An overhaul of Newfoundland and Labrador’s royalty structure means the West White Rose oil field expansion will go ahead, its partners announced Tuesday, ending two years of uncertainty about the half-finished project off the coast of Canada’s most easterly province.
Work will begin to ramp up this year, with the majority of construction set to resume in 2023. The first new oil is expected to flow in early 2026.
Premier Andrew Furey called the announcement a “huge day for Newfoundland and Labrador.”
“When you think of where this industry was and the uncertainty surrounding this particular project just a year ago, we’ve come a long way,” he told reporters in St. John’s.
The White Rose offshore field sits around 350 kilometres east of Newfoundland. It produces about 26,000 barrels per day, but that number is falling as its oil reserves decline. The extension will add about 75,000 barrels per day to production.
Husky Energy Inc., which owned the lion’s share of the expansion project before Cenovus Energy Inc. CVE-T acquired the company last year, hit the brakes on West White Rose in March, 2020, when the COVID-19 pandemic obliterated oil demand and prices.
A few months later, in September, 2020, Husky asked the federal government to step in and help rescue the $2.2-billion drilling expansion. At the time, the company envisaged an arrangement similar to that of the Hibernia offshore rig, in which the federal government acquired an 8.5-per-cent working interest in 1993 after Gulf Canada withdrew from the project.
But what secured the future of West White Rose was an overhaul of the project’s royalty framework, which protects returns for Cenovus when oil prices are low and sends more cash into provincial coffers when crude is flying high.
For Cenovus, the change helped de-risk its investment. For Newfoundland and Labrador, it potentially means a boon for the province’s troubled finances.
“In a high-price environment, we could be up to 42.5 per cent extra royalties on this project,” Mr. Furey said.
“So when we’re all angry that oil companies are making extra money in a high-price environment, Newfoundlanders and Labradorians will now be making more as well.”
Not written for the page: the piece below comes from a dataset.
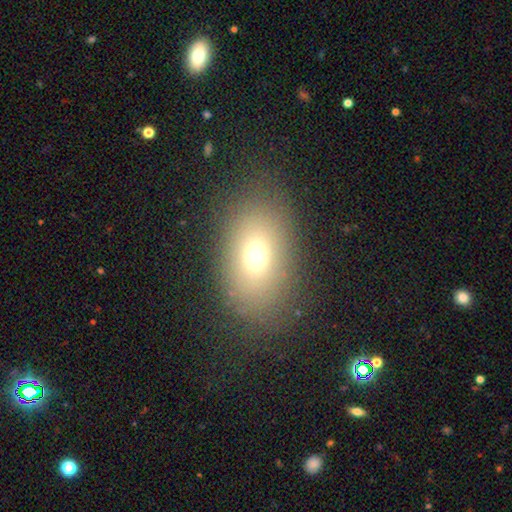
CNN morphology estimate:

While the deal sets a maximum net royalty rate of 30 per cent, it also includes triggers based on the price of Brent crude, a global oil benchmark.
It’s only an extra 1.25 per cent if Brent sits between US$65 and US$75 a barrel, but climbs to 12.5 per cent if oil prices go up past US$90.
According to provincial estimates, revenue remains around $2.7-billion over the life of the project. At US$50 a barrel, that’s reduced by around $850-million. But at US$100 a barrel, revenues increase by about $2.2-billion. Brent traded around US$118 a barrel on Tuesday.
Newfoundland and Labrador will also receive a $200-million royalty abandonment credit from project partners Cenovus, Suncor Energy Inc. and Nalcor Energy, as well as $100-million to establish a Green Transition Fund.
Mr. Furey called the abandonment credit “a win for the province,” saying future generations now won’t have to find hundreds of millions of dollars to clean up the asset when it winds down.
But the restart of West White Rose underscores the struggle between balancing the economy and environment – how to reduce emissions to avoid the worst effects of climate change, while also giving provinces much-needed revenues.
Newfoundland and Labrador has its own goal to bring emissions to net zero by 2050. But critics say there’s no way that can happen, nor can Canada meet its own climate targets, by increasing fossil-fuel production.
Mr. Furey, however, is adamant oil from his province can straddle the divide, because its oil extraction is far less emissions-intensive than Alberta’s oil sands, and it’s not landlocked, so crude can be transported straight to market.
The global energy transition, he said, means “holding two thoughts in your head at once.”
“You’re moving from one place to somewhere else. That’s not going to happen overnight, and we have the product that the world needs right now,” he said.
“So from our perspective, this is the project that should be developed.”